TASK REQUIREMENTS.
Which lines below hold the word "silver"? Copy all of them.

Start of INPUT

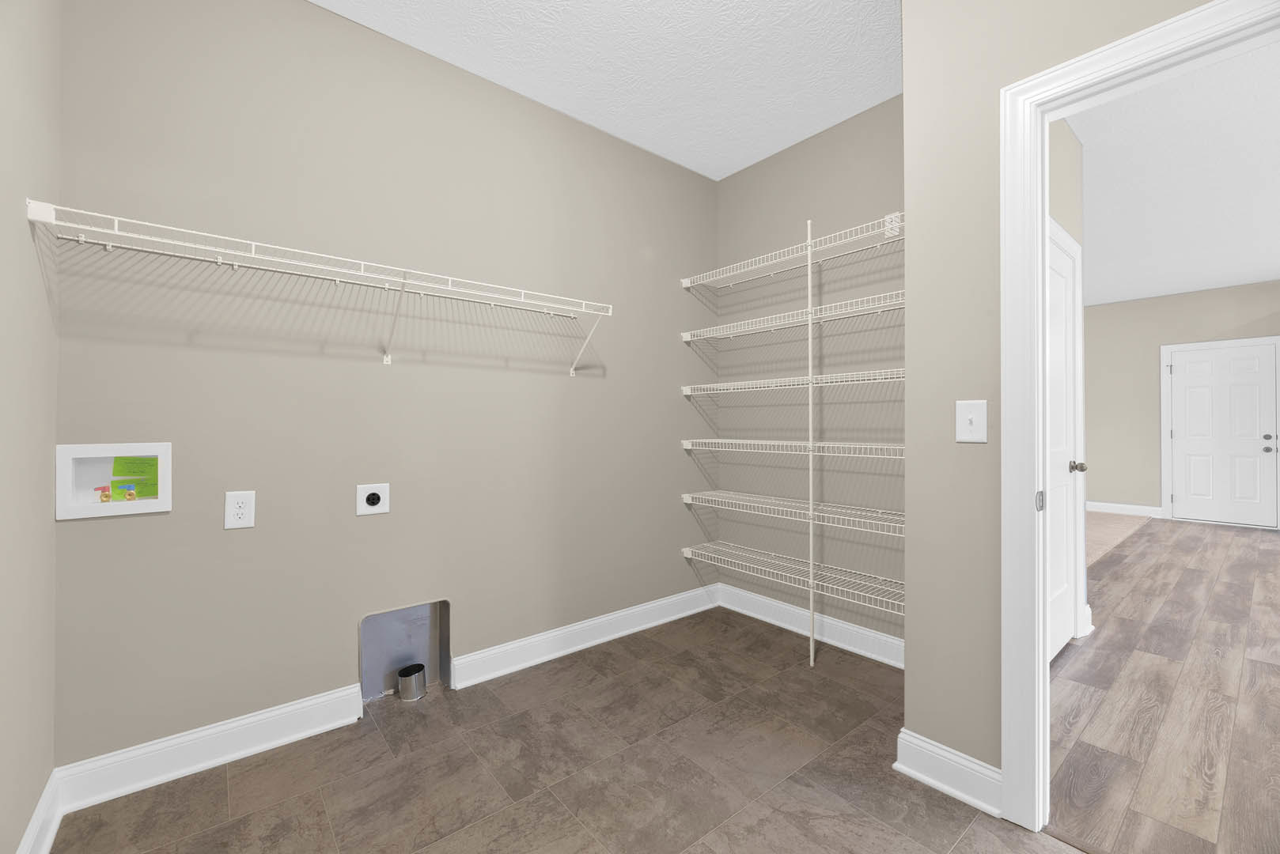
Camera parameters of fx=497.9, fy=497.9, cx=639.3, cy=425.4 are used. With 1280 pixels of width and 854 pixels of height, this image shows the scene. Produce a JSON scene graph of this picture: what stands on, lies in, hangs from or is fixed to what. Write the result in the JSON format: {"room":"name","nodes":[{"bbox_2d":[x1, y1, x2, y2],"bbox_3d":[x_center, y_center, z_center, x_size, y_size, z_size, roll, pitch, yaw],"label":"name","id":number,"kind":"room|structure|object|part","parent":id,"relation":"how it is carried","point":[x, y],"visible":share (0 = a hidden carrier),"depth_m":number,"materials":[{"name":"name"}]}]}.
{"room":"laundry room","nodes":[
{"label":"laundry room","id":0,"kind":"room"},
{"bbox_2d":[0,0,60,853],"bbox_3d":[-0.595,-0.257,0.014,0.117,2.779,3.772,0,0,-39],"label":"left wall","id":1,"kind":"structure","parent":0,"point":[20,827],"depth_m":1.25,"materials":[{"name":"beige paint"}]},
{"bbox_2d":[15,769,62,853],"bbox_3d":[-0.779,1.077,0.343,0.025,0.128,3.037,0,0,-39],"label":"baseboard","id":2,"kind":"structure","parent":1,"relation":"attached to","point":[54,827],"depth_m":1.34,"materials":[{"name":"white paint"}]},
{"bbox_2d":[52,0,718,771],"bbox_3d":[-0.634,-0.233,2.419,3.105,2.747,0.120,0,0,-39],"label":"back wall","id":3,"kind":"structure","parent":0,"point":[327,16],"depth_m":1.92,"materials":[{"name":"paint"}]},
{"bbox_2d":[56,442,172,519],"bbox_3d":[-1.674,0.168,1.597,0.255,0.228,0.090,0,0,-39],"label":"washer outlet box","id":4,"kind":"object","parent":3,"relation":"in","point":[166,459],"visible":0.83,"depth_m":1.59,"materials":[{"name":"white plastic"}]},
{"bbox_2d":[94,484,113,502],"bbox_3d":[-1.755,0.224,1.635,0.036,0.054,0.033,0,0,-39],"label":"water valve","id":5,"kind":"object","parent":4,"relation":"in","point":[106,497],"visible":0.96,"depth_m":1.63,"materials":[{"name":"gold metal"}]},
{"bbox_2d":[123,484,136,501],"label":"water valve","id":6,"kind":"object","parent":4,"relation":"in","point":[131,494],"visible":0.97,"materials":[{"name":"gold metal"}]},
{"bbox_2d":[110,454,159,500],"bbox_3d":[-1.698,0.172,1.678,0.113,0.144,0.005,0,0,-39],"label":"green label","id":7,"kind":"object","parent":4,"relation":"in","point":[116,482],"visible":0.96,"depth_m":1.68,"materials":[{"name":"green paper"}]},
{"bbox_2d":[53,682,371,810],"bbox_3d":[-1.397,1.086,1.745,0.815,0.126,0.019,0,0,-39],"label":"baseboard","id":8,"kind":"structure","parent":3,"relation":"attached to","point":[344,693],"depth_m":1.68,"materials":[{"name":"white paint"}]},
{"bbox_2d":[223,490,255,529],"bbox_3d":[-1.391,0.291,1.731,0.081,0.126,0.009,0,0,-39],"label":"wall outlet","id":9,"kind":"object","parent":3,"relation":"attached to","point":[239,512],"visible":0.99,"depth_m":1.73,"materials":[{"name":"white plastic"}]},
{"bbox_2d":[25,201,609,372],"bbox_3d":[-0.919,-0.415,1.907,1.852,0.312,0.317,0,0,-39],"label":"wire shelf","id":10,"kind":"object","parent":3,"relation":"attached to","point":[116,232],"visible":0.99,"depth_m":1.67,"materials":[{"name":"white metal"}]},
{"bbox_3d":[-0.269,-0.451,2.611,0.031,0.315,0.301,0,0,-39],"label":"bracket","id":11,"kind":"part","parent":10,"relation":"part of","materials":[{"name":"white metal"}]},
{"bbox_2d":[355,482,390,516],"bbox_3d":[-1.066,0.293,1.995,0.117,0.124,0.013,0,0,-39],"label":"dryer outlet","id":12,"kind":"object","parent":3,"relation":"attached to","point":[374,499],"visible":0.99,"depth_m":1.99,"materials":[{"name":"white plastic"}]},
{"bbox_2d":[359,599,452,703],"bbox_3d":[-1.009,0.947,2.119,0.365,0.387,0.101,0,0,-39],"label":"dryer vent box","id":13,"kind":"object","parent":3,"relation":"in","point":[381,631],"visible":0.71,"depth_m":2.16,"materials":[{"name":"metal"}]},
{"bbox_2d":[396,662,427,701],"bbox_3d":[-0.974,1.089,2.130,0.113,0.110,0.101,0,0,-39],"label":"dryer vent pipe","id":14,"kind":"object","parent":13,"relation":"in","point":[402,675],"visible":0.97,"depth_m":2.10,"materials":[{"name":"silver metal"}]},
{"bbox_2d":[452,583,719,688],"bbox_3d":[-0.149,1.091,2.707,1.702,0.126,0.018,0,0,-39],"label":"baseboard","id":15,"kind":"structure","parent":3,"relation":"attached to","point":[462,660],"depth_m":2.54,"materials":[{"name":"white paint"}]},
{"bbox_2d":[47,603,1070,853],"bbox_3d":[0.185,1.175,1.196,2.801,0.060,3.362,0,0,-39],"label":"tile floor","id":16,"kind":"structure","parent":0,"point":[877,827],"depth_m":1.64,"materials":[{"name":"brown tile"}]},
{"bbox_2d":[806,220,815,665],"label":"support pole","id":17,"kind":"object","parent":16,"relation":"on","point":[810,407],"visible":0.97,"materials":[{"name":"white metal"}]},
{"bbox_2d":[312,0,899,180],"bbox_3d":[0.424,-1.662,1.203,3.267,0.087,3.423,0,0,-39],"label":"ceiling","id":18,"kind":"structure","parent":0,"point":[808,130],"depth_m":2.21,"materials":[{"name":"white paint"}]},
{"bbox_2d":[708,96,906,655],"bbox_3d":[1.032,-0.230,2.717,0.117,2.745,1.502,0,0,-39],"label":"closet back wall","id":19,"kind":"structure","parent":0,"point":[855,128],"depth_m":2.69,"materials":[{"name":"grey paint"}]},
{"bbox_2d":[680,289,902,341],"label":"wire shelf","id":20,"kind":"object","parent":19,"relation":"attached to","point":[687,339],"visible":0.78,"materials":[{"name":"white metal"}]},
{"bbox_2d":[681,214,902,287],"bbox_3d":[0.836,-0.864,2.586,0.310,0.050,1.463,0,0,-39],"label":"wire shelf","id":21,"kind":"object","parent":19,"relation":"attached to","point":[687,285],"visible":0.81,"depth_m":2.52,"materials":[{"name":"white metal"}]},
{"bbox_2d":[682,488,902,536],"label":"wire shelf","id":22,"kind":"object","parent":19,"relation":"attached to","point":[690,501],"visible":0.85,"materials":[{"name":"white metal"}]},
{"bbox_2d":[681,438,904,458],"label":"wire shelf","id":23,"kind":"object","parent":19,"relation":"attached to","point":[684,441],"visible":0.85,"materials":[{"name":"white metal"}]},
{"bbox_2d":[681,367,904,395],"bbox_3d":[0.867,-0.217,2.572,0.331,0.050,1.569,0,0,-39],"label":"wire shelf","id":24,"kind":"object","parent":19,"relation":"attached to","point":[823,382],"visible":0.79,"depth_m":2.50,"materials":[{"name":"white metal"}]},
{"bbox_2d":[685,541,903,611],"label":"wire shelf","id":25,"kind":"object","parent":19,"relation":"attached to","point":[687,549],"visible":0.77,"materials":[{"name":"white metal"}]},
{"bbox_2d":[717,582,907,669],"bbox_3d":[0.995,1.087,2.668,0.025,0.132,1.536,0,0,-39],"label":"baseboard","id":26,"kind":"structure","parent":19,"relation":"attached to","point":[845,626],"depth_m":2.69,"materials":[{"name":"white paint"}]},
{"bbox_2d":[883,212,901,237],"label":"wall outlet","id":27,"kind":"object","parent":19,"relation":"attached to","point":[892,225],"visible":0.56,"depth_m":2.41,"materials":[{"name":"white plastic"}]},
{"bbox_2d":[903,0,1227,790],"bbox_3d":[1.714,-0.236,0.751,0.117,2.735,2.464,0,0,-39],"label":"right wall","id":28,"kind":"structure","parent":0,"point":[913,725],"depth_m":1.55,"materials":[{"name":"beige paint"}]},
{"bbox_2d":[894,728,1002,816],"bbox_3d":[0.965,1.081,1.563,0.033,0.128,0.301,0,0,-39],"label":"baseboard","id":29,"kind":"structure","parent":28,"relation":"attached to","point":[913,740],"depth_m":1.55,"materials":[{"name":"white paint"}]},
{"bbox_2d":[955,399,988,442],"bbox_3d":[1.010,-0.014,1.520,0.019,0.127,0.080,0,0,-39],"label":"light switch","id":30,"kind":"object","parent":28,"relation":"attached to","point":[973,419],"visible":0.98,"depth_m":1.52,"materials":[{"name":"white plastic"}]},
{"bbox_2d":[999,0,1279,838],"bbox_3d":[1.259,0.096,1.181,0.162,2.067,0.884,0,0,-39],"label":"door frame","id":31,"kind":"structure","parent":28,"relation":"attached to","point":[1040,653],"depth_m":1.41,"materials":[{"name":"white paint"}]},
{"bbox_3d":[1.173,0.221,1.468,0.030,0.061,0.024,0,0,-39],"label":"latch plate","id":32,"kind":"part","parent":31,"relation":"part of","materials":[{"name":"metal"}]},
{"bbox_2d":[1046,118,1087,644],"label":"hallway side wall","id":33,"kind":"structure","parent":0,"point":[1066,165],"depth_m":2.66,"materials":[{"name":"paint"}]},
{"bbox_2d":[1045,225,1079,657],"bbox_3d":[2.061,0.116,2.442,0.771,2.033,0.104,0,0,-39],"label":"hallway door","id":34,"kind":"structure","parent":33,"relation":"in","point":[1063,287],"depth_m":2.54,"materials":[{"name":"white paint"}]},
{"bbox_3d":[2.247,0.217,2.591,0.070,0.062,0.076,0,0,-39],"label":"doorknob","id":35,"kind":"part","parent":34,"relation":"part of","materials":[{"name":"silver metal"}]},
{"bbox_2d":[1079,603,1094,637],"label":"baseboard","id":36,"kind":"structure","parent":33,"relation":"attached to","point":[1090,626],"depth_m":2.76,"materials":[{"name":"white paint"}]},
{"bbox_2d":[1084,509,1155,566],"bbox_3d":[4.010,1.211,5.921,3.911,0.075,2.815,0,0,-39],"label":"carpet floor","id":37,"kind":"structure","parent":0,"point":[1118,526],"depth_m":5.46,"materials":[{"name":"beige carpet"}]},
{"bbox_2d":[1048,515,1279,853],"bbox_3d":[4.552,1.178,2.558,7.447,0.059,4.790,0,0,-39],"label":"hallway floor","id":38,"kind":"structure","parent":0,"point":[1268,543],"depth_m":2.09,"materials":[{"name":"brown wood"}]},
{"bbox_2d":[1070,36,1279,307],"bbox_3d":[4.089,-1.654,3.618,6.865,0.086,7.014,0,0,-39],"label":"hallway ceiling","id":39,"kind":"structure","parent":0,"point":[1251,278],"depth_m":3.33,"materials":[{"name":"white paint"}]},
{"bbox_2d":[1078,281,1279,522],"bbox_3d":[6.680,-0.239,6.108,0.121,2.776,6.755,0,0,-39],"label":"far wall","id":40,"kind":"structure","parent":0,"point":[1240,292],"depth_m":6.37,"materials":[{"name":"beige paint"}]},
{"bbox_2d":[1086,500,1162,517],"bbox_3d":[6.021,1.094,6.767,0.018,0.129,1.945,0,0,-39],"label":"baseboard","id":41,"kind":"structure","parent":40,"relation":"attached to","point":[1123,506],"depth_m":6.45,"materials":[{"name":"white paint"}]},
{"bbox_2d":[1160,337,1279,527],"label":"far door frame","id":42,"kind":"structure","parent":40,"relation":"attached to","point":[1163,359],"depth_m":6.13,"materials":[{"name":"white paint"}]},
{"bbox_2d":[1167,340,1279,528],"bbox_3d":[6.776,0.116,5.809,0.101,2.040,0.841,0,0,-39],"label":"white door","id":43,"kind":"structure","parent":40,"relation":"in","point":[1188,494],"depth_m":5.79,"materials":[{"name":"white paint"}]},
{"bbox_3d":[7.164,0.199,5.711,0.098,0.123,0.102,0,0,-39],"label":"doorknob","id":44,"kind":"part","parent":43,"relation":"part of","materials":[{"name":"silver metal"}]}
]}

End of INPUT

RESPONSE TO THE TASK.
{"bbox_2d":[396,662,427,701],"bbox_3d":[-0.974,1.089,2.130,0.113,0.110,0.101,0,0,-39],"label":"dryer vent pipe","id":14,"kind":"object","parent":13,"relation":"in","point":[402,675],"visible":0.97,"depth_m":2.10,"materials":[{"name":"silver metal"}]},
{"bbox_3d":[2.247,0.217,2.591,0.070,0.062,0.076,0,0,-39],"label":"doorknob","id":35,"kind":"part","parent":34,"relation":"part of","materials":[{"name":"silver metal"}]},
{"bbox_3d":[7.164,0.199,5.711,0.098,0.123,0.102,0,0,-39],"label":"doorknob","id":44,"kind":"part","parent":43,"relation":"part of","materials":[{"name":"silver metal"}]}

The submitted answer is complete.